Convergen LifeSciences bags patent for lung cancer treatment

Category: WTO Sub-category: Intellectual Property
Document type: news

18-Jul-2011 | 14:38 IST | Edited by: Vishal Bagaria

Austin-based Convergen LifeSciences Inc. has announced a second new patent in months, which is instrumental for the applications for their experiments on treatment for lung cancer.

The company's chief operating and financial officer stated that the newly acquired patent would stretch the usage of CNVN202 to literally all forms of cancers and would extend the use of their patented technologies to incorporate cancer diagnostic and screening tools.

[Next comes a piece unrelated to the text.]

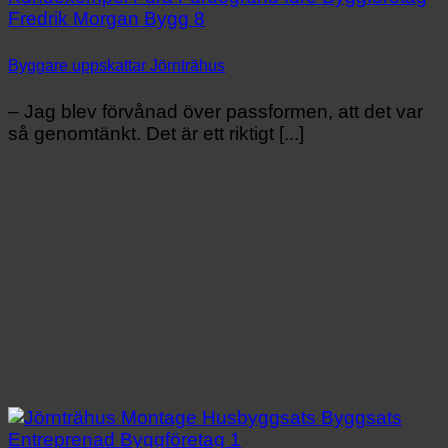
Byggare uppskattar Jörnträhus
– Jag blev förvånad över passformen, att det var
så genomtänkt. Det är ett riktigt [...]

The patent covers CNVN202, a drug therapy targeted at the molecular level that is undergoing clinical trials with lung cancer patients. It caters to a tumor suppressor gene, delivered intravenously, to kill cancer cells without affecting healthy cells.

Emerged from Introgen Therapeutics Inc., Convergen LifeSciences operates on $4.5 million state grant while it searches for private investors, after a heavy loss incurred in 2008.

The patent was granted jontly by the U.S. Patent and Trademark Office to the University of Texas System Board of Regents and the U.S. Department of Health and Human Services. It is exclusively licensed to Convergen LifeSciences, among the other 23.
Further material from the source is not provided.